(Data shown Opens)
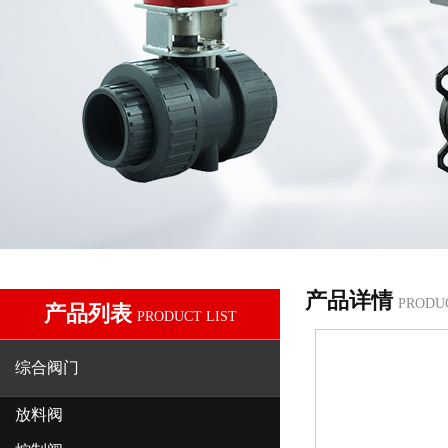
产品详情
PRODU
产品列表
PRODUCT LIST
综合阀门
放料阀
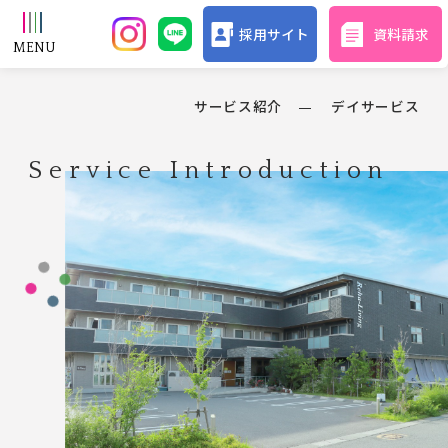
採用サイト
資料請求
サービス紹介
デイサービス
Service Introduction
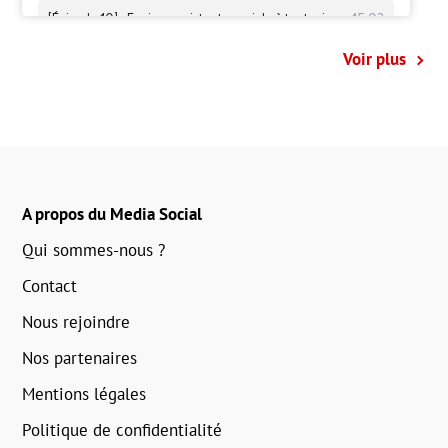
Voir plus
A propos du Media Social
Qui sommes-nous ?
Contact
Nous rejoindre
Nos partenaires
Mentions légales
Politique de confidentialité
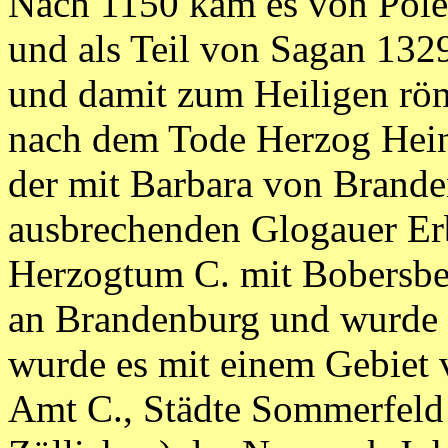
Nach 1150 kam es von Pole
und als Teil von Sagan 132
und damit zum Heiligen rö
nach dem Tode Herzog Hein
der mit Barbara von Brande
ausbrechenden Glogauer Erb
Herzogtum C. mit Bobersbe
an Brandenburg und wurde d
wurde es mit einem Gebiet 
Amt C., Städte Sommerfeld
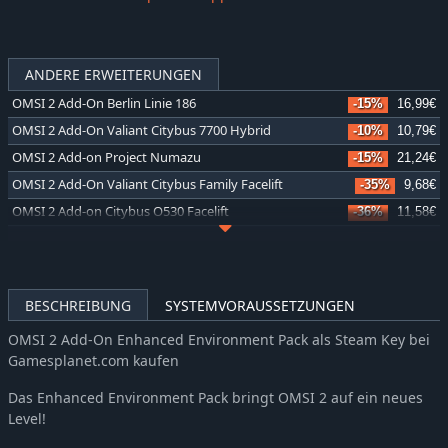
ANDERE ERWEITERUNGEN
OMSI 2 Add-On Berlin Linie 186
-15%
16,99€
OMSI 2 Add-On Valiant Citybus 7700 Hybrid
-10%
10,79€
OMSI 2 Add-on Project Numazu
-15%
21,24€
OMSI 2 Add-On Valiant Citybus Family Facelift
-35%
9,68€
OMSI 2 Add-on Citybus O530 Facelift
-36%
11,58€
OMSI 2 Add-On Thüringer Wald
-37%
18,99€
OMSI 2 Add-on Valiant Citybus Family
-35%
9,68€
OMSI 2 Add-on IVECO Bus-Familie Crealis Natural Power
-36%
11,56€
BESCHREIBUNG
SYSTEMVORAUSSETZUNGEN
OMSI 2 Add-On Lancsbus Omnidecker
-35%
9,68€
OMSI 2 Add-On Enhanced Environment Pack als Steam Key bei
OMSI 2 Add-on Zurich Tram Line 11
-36%
12,85€
Gamesplanet.com kaufen
OMSI 2 Add-On S400NF City Bus Series
-35%
9,68€
Das Enhanced Environment Pack bringt OMSI 2 auf ein neues
OMSI 2 Add-on City & Regionbus 200 Series
-35%
6,54€
Level!
OMSI 2 Add-on LIKINO-677
-35%
9,66€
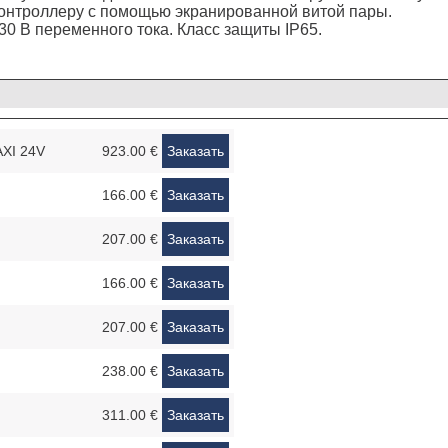
контроллеру с помощью экранированной витой пары.
30 В переменного тока. Класс защиты IP65.
AXI 24V
923.00 €
Заказать
166.00 €
Заказать
207.00 €
Заказать
166.00 €
Заказать
207.00 €
Заказать
238.00 €
Заказать
311.00 €
Заказать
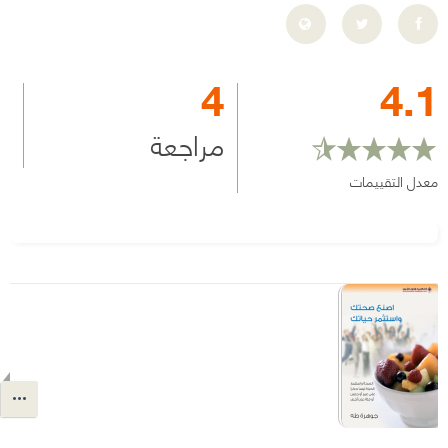
4
4.1
مراجعة
معدل التقييمات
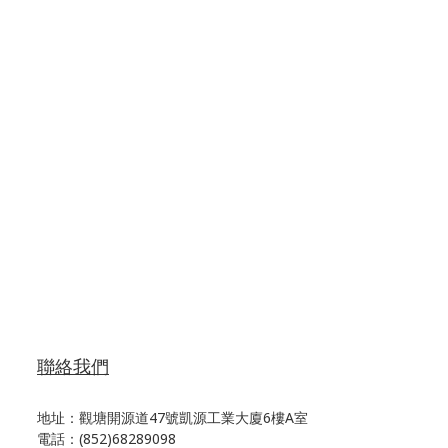
聯絡我們
地址：觀塘開源道47號凱源工業大廈6樓A室
電話：(852)68289098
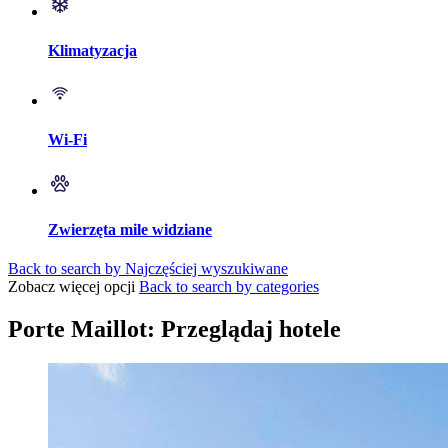
Klimatyzacja
Wi-Fi
Zwierzęta mile widziane
Back to search by Najczęściej wyszukiwane
Zobacz więcej opcji
Back to search by categories
Porte Maillot: Przeglądaj hotele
(Data shown Closes)
- _Problem statement_: What is needed is an exact copy of the lines from the one with "Nous rejoindre" through the end of the data above, both included, minus any pictures.

- _Finished task_:
Nous rejoindre
Nos partenaires
Mentions légales
Politique de confidentialité
Nach 1150 kam es von Pole
und als Teil von Sagan 132
und damit zum Heiligen rö
nach dem Tode Herzog Hein
der mit Barbara von Brande
ausbrechenden Glogauer Erb
Herzogtum C. mit Bobersbe
an Brandenburg und wurde d
wurde es mit einem Gebiet 
Amt C., Städte Sommerfeld
ANDERE ERWEITERUNGEN
OMSI 2 Add-On Berlin Linie 186
-15%
16,99€
OMSI 2 Add-On Valiant Citybus 7700 Hybrid
-10%
10,79€
OMSI 2 Add-on Project Numazu
-15%
21,24€
OMSI 2 Add-On Valiant Citybus Family Facelift
-35%
9,68€
OMSI 2 Add-on Citybus O530 Facelift
-36%
11,58€
OMSI 2 Add-On Thüringer Wald
-37%
18,99€
OMSI 2 Add-on Valiant Citybus Family
-35%
9,68€
OMSI 2 Add-on IVECO Bus-Familie Crealis Natural Power
-36%
11,56€
BESCHREIBUNG
SYSTEMVORAUSSETZUNGEN
OMSI 2 Add-On Lancsbus Omnidecker
-35%
9,68€
OMSI 2 Add-On Enhanced Environment Pack als Steam Key bei
OMSI 2 Add-on Zurich Tram Line 11
-36%
12,85€
Gamesplanet.com kaufen
OMSI 2 Add-On S400NF City Bus Series
-35%
9,68€
Das Enhanced Environment Pack bringt OMSI 2 auf ein neues
OMSI 2 Add-on City & Regionbus 200 Series
-35%
6,54€
Level!
OMSI 2 Add-on LIKINO-677
-35%
9,66€
контроллеру с помощью экранированной витой пары.
30 В переменного тока. Класс защиты IP65.
AXI 24V
923.00 €
Заказать
166.00 €
Заказать
207.00 €
Заказать
166.00 €
Заказать
207.00 €
Заказать
238.00 €
Заказать
311.00 €
Заказать
4
4.1
مراجعة
معدل التقييمات
聯絡我們
地址：觀塘開源道47號凱源工業大廈6樓A室
電話：(852)68289098
Klimatyzacja
Wi-Fi
Zwierzęta mile widziane
Back to search by Najczęściej wyszukiwane
Zobacz więcej opcji
Back to search by categories
Porte Maillot: Przeglądaj hotele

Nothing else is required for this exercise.